== DATA SHOWN ==

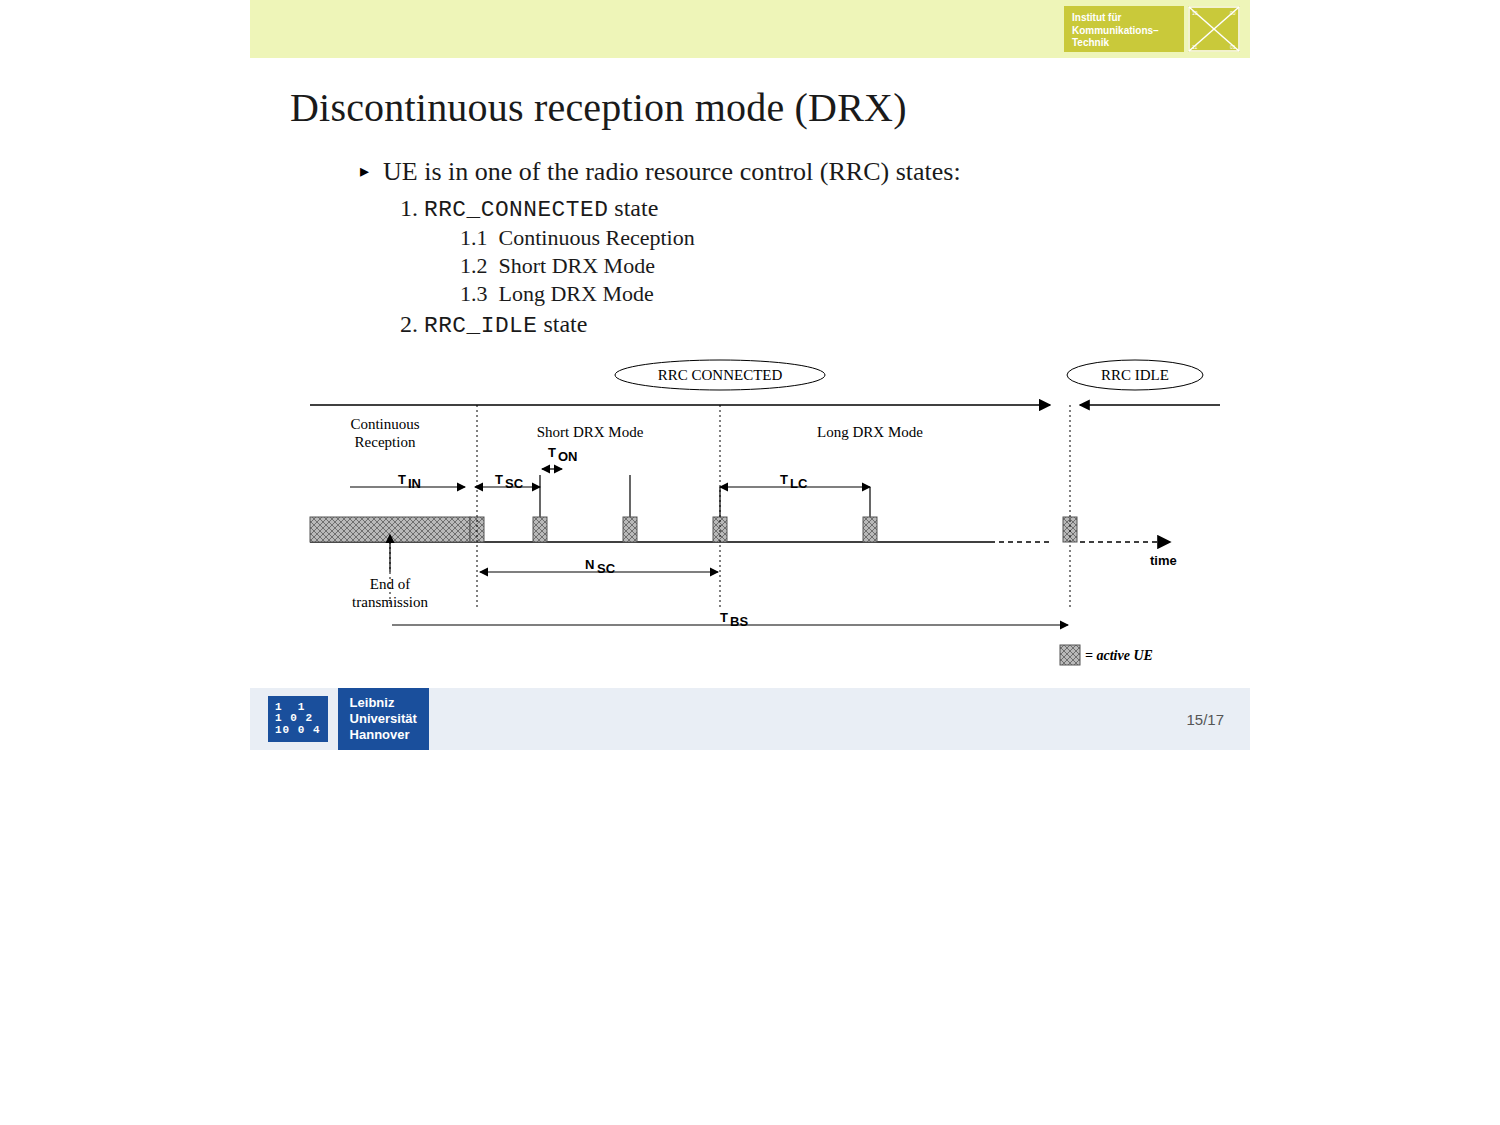Institut für
Kommunikations–
Technik
10 00 11 01
Discontinuous reception mode (DRX)
▸ UE is in one of the radio resource control (RRC) states:
RRC_CONNECTED state
Continuous Reception
Short DRX Mode
Long DRX Mode
RRC_IDLE state
RRC CONNECTED RRC IDLE Continuous Reception Short DRX Mode Long DRX Mode T ON T IN T SC T LC time End of transmission N SC T BS = active UE
1 1
1 0 2
10 0 4
Leibniz
Universität
Hannover
15/17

===

- **ABOUT THIS TASK**: If a record holds a picture, leave the picture out and copy the rest exactly.

- **TASK SOLUTION**:
Institut für
Kommunikations–
Technik
10 00 11 01
Discontinuous reception mode (DRX)
▸ UE is in one of the radio resource control (RRC) states:
RRC_CONNECTED state
Continuous Reception
Short DRX Mode
Long DRX Mode
RRC_IDLE state
RRC CONNECTED RRC IDLE Continuous Reception Short DRX Mode Long DRX Mode T ON T IN T SC T LC time End of transmission N SC T BS = active UE
1 1
1 0 2
10 0 4
Leibniz
Universität
Hannover
15/17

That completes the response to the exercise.